* PROMPT *
For this exercise, write out each entry below exactly as it reads.

====== PROVIDED DATA ======

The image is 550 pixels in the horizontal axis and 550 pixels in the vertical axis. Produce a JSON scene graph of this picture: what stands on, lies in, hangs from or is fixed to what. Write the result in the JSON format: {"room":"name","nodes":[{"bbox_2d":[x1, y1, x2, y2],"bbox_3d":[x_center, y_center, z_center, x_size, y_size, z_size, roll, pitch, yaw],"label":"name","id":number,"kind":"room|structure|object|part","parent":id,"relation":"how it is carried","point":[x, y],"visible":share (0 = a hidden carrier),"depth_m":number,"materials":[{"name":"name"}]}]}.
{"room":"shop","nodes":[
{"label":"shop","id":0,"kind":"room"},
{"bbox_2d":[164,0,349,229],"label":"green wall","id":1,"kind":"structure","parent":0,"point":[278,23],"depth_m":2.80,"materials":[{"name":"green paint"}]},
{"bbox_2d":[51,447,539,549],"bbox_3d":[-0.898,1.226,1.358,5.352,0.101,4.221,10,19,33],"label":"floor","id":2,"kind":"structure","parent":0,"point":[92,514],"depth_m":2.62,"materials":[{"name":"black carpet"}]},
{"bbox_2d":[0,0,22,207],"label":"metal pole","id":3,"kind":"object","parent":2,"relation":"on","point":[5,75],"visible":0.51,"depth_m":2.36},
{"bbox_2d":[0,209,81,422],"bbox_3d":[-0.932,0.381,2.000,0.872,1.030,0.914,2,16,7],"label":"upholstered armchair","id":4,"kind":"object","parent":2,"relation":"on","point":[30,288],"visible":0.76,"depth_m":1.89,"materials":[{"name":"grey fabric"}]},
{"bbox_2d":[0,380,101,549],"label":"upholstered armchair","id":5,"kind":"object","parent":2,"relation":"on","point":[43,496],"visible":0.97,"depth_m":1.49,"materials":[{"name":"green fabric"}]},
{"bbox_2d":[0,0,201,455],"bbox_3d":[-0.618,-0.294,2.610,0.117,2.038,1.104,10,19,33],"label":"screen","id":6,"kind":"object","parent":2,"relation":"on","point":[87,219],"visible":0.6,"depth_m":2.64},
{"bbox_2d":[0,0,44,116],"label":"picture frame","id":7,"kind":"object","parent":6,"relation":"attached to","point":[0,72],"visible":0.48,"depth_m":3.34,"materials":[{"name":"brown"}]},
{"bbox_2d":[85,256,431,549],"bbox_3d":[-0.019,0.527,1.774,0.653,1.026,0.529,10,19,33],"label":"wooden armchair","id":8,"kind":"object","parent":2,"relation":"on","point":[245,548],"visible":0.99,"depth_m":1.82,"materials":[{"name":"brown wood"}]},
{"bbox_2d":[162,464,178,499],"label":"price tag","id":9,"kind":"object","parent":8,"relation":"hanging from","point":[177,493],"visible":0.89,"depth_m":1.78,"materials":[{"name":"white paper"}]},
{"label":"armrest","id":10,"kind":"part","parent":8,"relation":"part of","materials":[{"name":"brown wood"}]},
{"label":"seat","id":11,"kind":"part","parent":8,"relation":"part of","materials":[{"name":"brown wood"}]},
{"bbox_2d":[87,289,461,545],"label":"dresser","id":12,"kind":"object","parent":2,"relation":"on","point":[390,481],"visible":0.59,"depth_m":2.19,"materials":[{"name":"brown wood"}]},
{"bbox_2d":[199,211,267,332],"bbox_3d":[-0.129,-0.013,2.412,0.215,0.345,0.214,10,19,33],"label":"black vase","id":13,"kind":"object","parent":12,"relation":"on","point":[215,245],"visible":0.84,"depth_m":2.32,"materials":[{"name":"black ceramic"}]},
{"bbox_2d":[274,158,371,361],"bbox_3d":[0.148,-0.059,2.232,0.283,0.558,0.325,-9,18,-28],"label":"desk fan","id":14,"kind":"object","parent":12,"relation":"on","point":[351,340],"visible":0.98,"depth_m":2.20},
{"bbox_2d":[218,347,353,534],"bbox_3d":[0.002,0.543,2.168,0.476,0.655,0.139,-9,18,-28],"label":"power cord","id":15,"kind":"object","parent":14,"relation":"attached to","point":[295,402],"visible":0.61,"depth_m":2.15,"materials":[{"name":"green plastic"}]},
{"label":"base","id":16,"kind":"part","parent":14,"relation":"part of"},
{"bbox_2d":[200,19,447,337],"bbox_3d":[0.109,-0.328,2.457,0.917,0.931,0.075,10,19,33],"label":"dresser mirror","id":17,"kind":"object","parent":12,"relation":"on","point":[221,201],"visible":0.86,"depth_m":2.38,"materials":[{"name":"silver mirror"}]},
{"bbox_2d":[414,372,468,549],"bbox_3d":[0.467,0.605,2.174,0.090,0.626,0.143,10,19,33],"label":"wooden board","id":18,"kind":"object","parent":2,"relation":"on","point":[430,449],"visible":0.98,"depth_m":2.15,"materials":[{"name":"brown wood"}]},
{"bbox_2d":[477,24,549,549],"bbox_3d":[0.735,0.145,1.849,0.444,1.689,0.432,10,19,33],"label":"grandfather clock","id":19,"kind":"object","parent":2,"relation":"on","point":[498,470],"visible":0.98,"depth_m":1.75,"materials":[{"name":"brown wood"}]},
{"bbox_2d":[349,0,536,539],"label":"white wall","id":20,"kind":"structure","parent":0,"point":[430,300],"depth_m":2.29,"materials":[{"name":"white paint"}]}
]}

======

* RESULT FOR THIS EXERCISE *
The image is 550 pixels in the horizontal axis and 550 pixels in the vertical axis. Produce a JSON scene graph of this picture: what stands on, lies in, hangs from or is fixed to what. Write the result in the JSON format: {"room":"name","nodes":[{"bbox_2d":[x1, y1, x2, y2],"bbox_3d":[x_center, y_center, z_center, x_size, y_size, z_size, roll, pitch, yaw],"label":"name","id":number,"kind":"room|structure|object|part","parent":id,"relation":"how it is carried","point":[x, y],"visible":share (0 = a hidden carrier),"depth_m":number,"materials":[{"name":"name"}]}]}.
{"room":"shop","nodes":[
{"label":"shop","id":0,"kind":"room"},
{"bbox_2d":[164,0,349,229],"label":"green wall","id":1,"kind":"structure","parent":0,"point":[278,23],"depth_m":2.80,"materials":[{"name":"green paint"}]},
{"bbox_2d":[51,447,539,549],"bbox_3d":[-0.898,1.226,1.358,5.352,0.101,4.221,10,19,33],"label":"floor","id":2,"kind":"structure","parent":0,"point":[92,514],"depth_m":2.62,"materials":[{"name":"black carpet"}]},
{"bbox_2d":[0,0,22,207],"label":"metal pole","id":3,"kind":"object","parent":2,"relation":"on","point":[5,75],"visible":0.51,"depth_m":2.36},
{"bbox_2d":[0,209,81,422],"bbox_3d":[-0.932,0.381,2.000,0.872,1.030,0.914,2,16,7],"label":"upholstered armchair","id":4,"kind":"object","parent":2,"relation":"on","point":[30,288],"visible":0.76,"depth_m":1.89,"materials":[{"name":"grey fabric"}]},
{"bbox_2d":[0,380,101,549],"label":"upholstered armchair","id":5,"kind":"object","parent":2,"relation":"on","point":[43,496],"visible":0.97,"depth_m":1.49,"materials":[{"name":"green fabric"}]},
{"bbox_2d":[0,0,201,455],"bbox_3d":[-0.618,-0.294,2.610,0.117,2.038,1.104,10,19,33],"label":"screen","id":6,"kind":"object","parent":2,"relation":"on","point":[87,219],"visible":0.6,"depth_m":2.64},
{"bbox_2d":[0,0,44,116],"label":"picture frame","id":7,"kind":"object","parent":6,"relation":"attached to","point":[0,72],"visible":0.48,"depth_m":3.34,"materials":[{"name":"brown"}]},
{"bbox_2d":[85,256,431,549],"bbox_3d":[-0.019,0.527,1.774,0.653,1.026,0.529,10,19,33],"label":"wooden armchair","id":8,"kind":"object","parent":2,"relation":"on","point":[245,548],"visible":0.99,"depth_m":1.82,"materials":[{"name":"brown wood"}]},
{"bbox_2d":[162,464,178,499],"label":"price tag","id":9,"kind":"object","parent":8,"relation":"hanging from","point":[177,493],"visible":0.89,"depth_m":1.78,"materials":[{"name":"white paper"}]},
{"label":"armrest","id":10,"kind":"part","parent":8,"relation":"part of","materials":[{"name":"brown wood"}]},
{"label":"seat","id":11,"kind":"part","parent":8,"relation":"part of","materials":[{"name":"brown wood"}]},
{"bbox_2d":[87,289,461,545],"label":"dresser","id":12,"kind":"object","parent":2,"relation":"on","point":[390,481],"visible":0.59,"depth_m":2.19,"materials":[{"name":"brown wood"}]},
{"bbox_2d":[199,211,267,332],"bbox_3d":[-0.129,-0.013,2.412,0.215,0.345,0.214,10,19,33],"label":"black vase","id":13,"kind":"object","parent":12,"relation":"on","point":[215,245],"visible":0.84,"depth_m":2.32,"materials":[{"name":"black ceramic"}]},
{"bbox_2d":[274,158,371,361],"bbox_3d":[0.148,-0.059,2.232,0.283,0.558,0.325,-9,18,-28],"label":"desk fan","id":14,"kind":"object","parent":12,"relation":"on","point":[351,340],"visible":0.98,"depth_m":2.20},
{"bbox_2d":[218,347,353,534],"bbox_3d":[0.002,0.543,2.168,0.476,0.655,0.139,-9,18,-28],"label":"power cord","id":15,"kind":"object","parent":14,"relation":"attached to","point":[295,402],"visible":0.61,"depth_m":2.15,"materials":[{"name":"green plastic"}]},
{"label":"base","id":16,"kind":"part","parent":14,"relation":"part of"},
{"bbox_2d":[200,19,447,337],"bbox_3d":[0.109,-0.328,2.457,0.917,0.931,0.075,10,19,33],"label":"dresser mirror","id":17,"kind":"object","parent":12,"relation":"on","point":[221,201],"visible":0.86,"depth_m":2.38,"materials":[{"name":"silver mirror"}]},
{"bbox_2d":[414,372,468,549],"bbox_3d":[0.467,0.605,2.174,0.090,0.626,0.143,10,19,33],"label":"wooden board","id":18,"kind":"object","parent":2,"relation":"on","point":[430,449],"visible":0.98,"depth_m":2.15,"materials":[{"name":"brown wood"}]},
{"bbox_2d":[477,24,549,549],"bbox_3d":[0.735,0.145,1.849,0.444,1.689,0.432,10,19,33],"label":"grandfather clock","id":19,"kind":"object","parent":2,"relation":"on","point":[498,470],"visible":0.98,"depth_m":1.75,"materials":[{"name":"brown wood"}]},
{"bbox_2d":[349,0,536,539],"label":"white wall","id":20,"kind":"structure","parent":0,"point":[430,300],"depth_m":2.29,"materials":[{"name":"white paint"}]}
]}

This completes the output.